Я назвал две величайшие пьесы Шекспира трагедиями-сновидениями, в том же самом смысле я отнес бы «Ревизора» Гоголя к числу пьес-сновидений, а «Бувар и Пекюше» Флобера — романов-сновидений. Это определение никак не связано с особого рода претенциозными «пьесами-сновидениями», которые были одно время столь модными и которые, в действительности, управлялись самой что ни на есть трезвой причинностью, если не чем похуже, вроде фрейдизма. Я называю «Короля Лира» и «Гамлета» трагедиями-сновидениями потому, что логика сна или, возможно, лучше будет сказать, логика кошмара замещает в них элементы драматического детерминизма. {112} И кстати, хочу подчеркнуть одно обстоятельство — то, как Шекспира ставят по всему миру, к Шекспиру никакого отношения не имеет, это всего лишь искаженные его версии, сдобренные разного рода причудливыми выдумками, иногда забавными, как в русском театре, иногда тошнотворными, как, например, в скверной стряпне Пискатора {113} . Существует нечто, в чем я абсолютно уверен, а именно, что пьесы Шекспира следует ставить in toto [2] , {114}
не выпуская ни единого слога, — или не ставить вообще. Однако с позиций здравомыслия и причинности, то есть с позиций современных постановщиков, и «Лир», и «Гамлет» пьесы невозможно плохие, и, смею сказать, ни один современный общедоступный театр не ставит их, строго придерживаясь текста. {115}112
...логика сна <...> замещает <...> элементы драматического детерминизма. — Ср.: «Изумительное явление — театр! Он вызывает в вас совсем другую логику чувств, совсем другие "отношения". В нем свой реализм, сценический реализм, почти ничего не имеющий общего с жизненным реализмом» (Н. Евреинов. Демон театральности. С. 73).
113
...к Шекспиру никакого отношения не имеет <...> в скверной стряпне Пискатора. — Э.Пискатор (1893—1966) — немецкий режиссер. Отрицательное отношение Набокова к нему связано с политической направленностью театра Пискатора. В 1920 г. он организовал в Берлине «Пролетарский театр», где выпускал спектакли агитационного содержания, чуждые эстетических проблем. В октябре 1920 г.

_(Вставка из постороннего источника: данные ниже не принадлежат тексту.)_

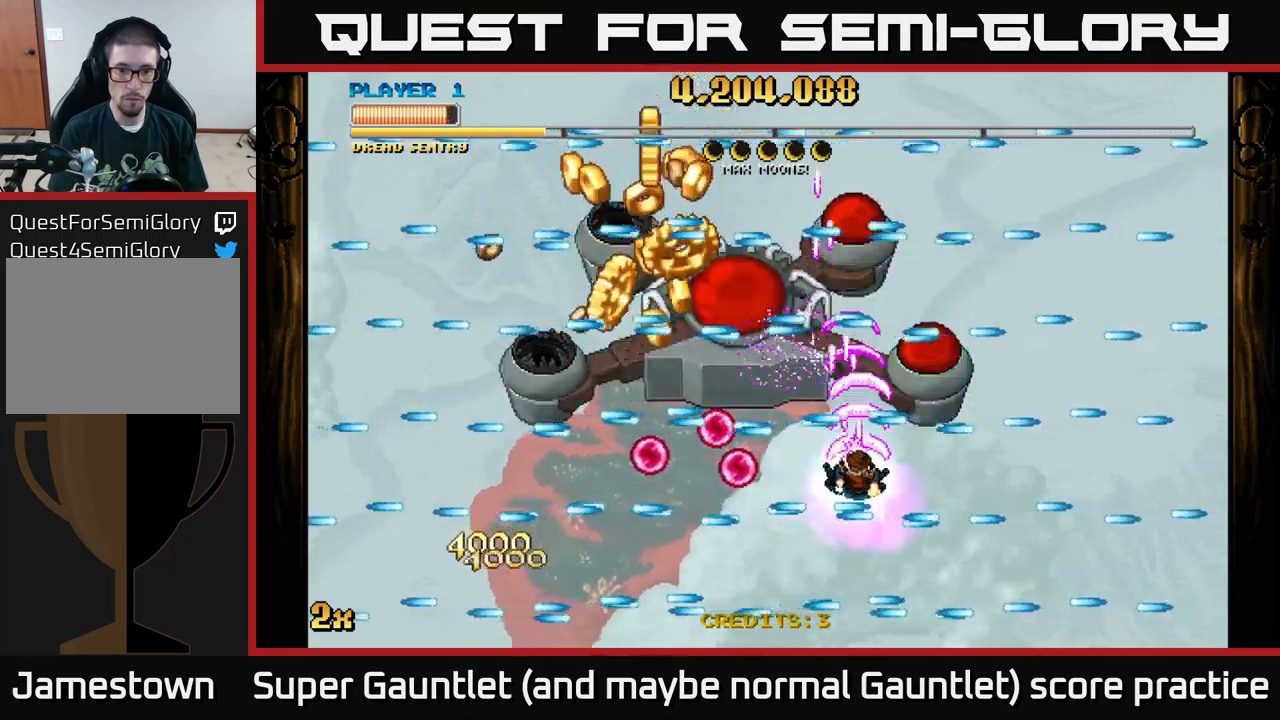
{"buttons": ["A"], "left_stick": "left", "right_stick": "center", "events": [[433, "left_stick", "up"], [500, "left_stick", "left"]]}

Пискатор поставил программу «День России», состоявшую из трех пьес откровенно агитационного содержания: «Калеки», «У ворот», «День России». Затем он руководил «Народной сценой», где ставил спектакли, прославляющие победу революции в России («Знамена», «Буря над Готландом»). В том же 1927 г., когда состоялось представление «Человека из СССР» Набокова, Пискатор поставил пьесу А.Толстого и П. Щеголева «Заговор императрицы» (под названием «Распутин, Романовы, война и восставший против них народ»). В 1929 г. он поставил спектакль по пьесе Вальтера «Берлинский купец» — переработку шекспировского «Венецианского купца».
2
Целиком (лат.).
114
. ...пьесы Шекспира следует ставить in toto... — Ср. противоположное мнение М. Чехова, неоднократно ставившего Шекспира: «В мире существует лишь один театр <...> который ставит перед собой цель играть Шекспира без купюр <...> Люди идут в этот театр на шесть-семь часов с определенной целью: слушать полный текст Шекспира <...> "Гамлета" надо воспринимать динамически, а не статически, рассматривать как живое целое, а не как памятник бывшей жизни» (М Чехов. Путь актера. М.: ACT; Транзиткнига, 2003. С. 305-306).
115
Однако с позиций здравомыслия <...> придерживаясь текста. — После этого предложения в рукописи лекции отсутствует страница 6, где, по-видимому, речь шла о «Гамлете». На странице 7, до предложения «Знатоки и получше меня изучали влияние греческой трагедии на Шекспира», следует часть текста, которую Д. В. Набоков исключил в своей публикации лекции как относящуюся к утраченной части. Этот фрагмент интересен тем, что в нем Набоков разъясняет свое понятие «трагедия-сновидение» на примере «Гамлета»: «Но мы, читающие пьесу, мы, отказывающиеся смотреть мелодрамы про фарсового короля и его вульгарную жену, которые дурачатся по дороге в ад, мы, кого не трогают эти сентиментальные представления, как и подобные им третьесортные книги, вроде "Хижины дяди Тома" или "По ком звонит колокол" — мы открыты для того, чтобы нас охватила невероятная красота этого сновидения, — в самом деле, все происходящее в "Гамлете" представляется сновидением принца, который погрузился в него еще прежде, чем корабль, на котором он возвращается домой на каникулы из своего германского университета, достиг берега, и тогда все несообразности пьесы обретают сновидческую логику, которая кроется за логикой жизни. Необыкновенная красота "Гамлета", возможно, величайшего чуда во всей литературе, содержится не в его фальшивых этических посылах, не в мелодраме, в которую сцена обряжает его, — источник удивления и радости содержится в драматическом духе каждой подробности этого сна, каждом слове, — и, увы, мы никогда не узнаем, что это был за странный напиток, от которого отказывался Гамлет во время своего состязания с Лаэртом! Примечания в хорошем издании Шекспира так же увлекательны, как и огни рампы» (BCNA. The tragedy of tragedy. Holograph and typescript draft (incomplete) of lecture; пер. наш. — А. Б.). Этому пассажу очень близко то, что Набоков писал в предисловии к «Изобретению Вальса» о сновидении героя пьесы.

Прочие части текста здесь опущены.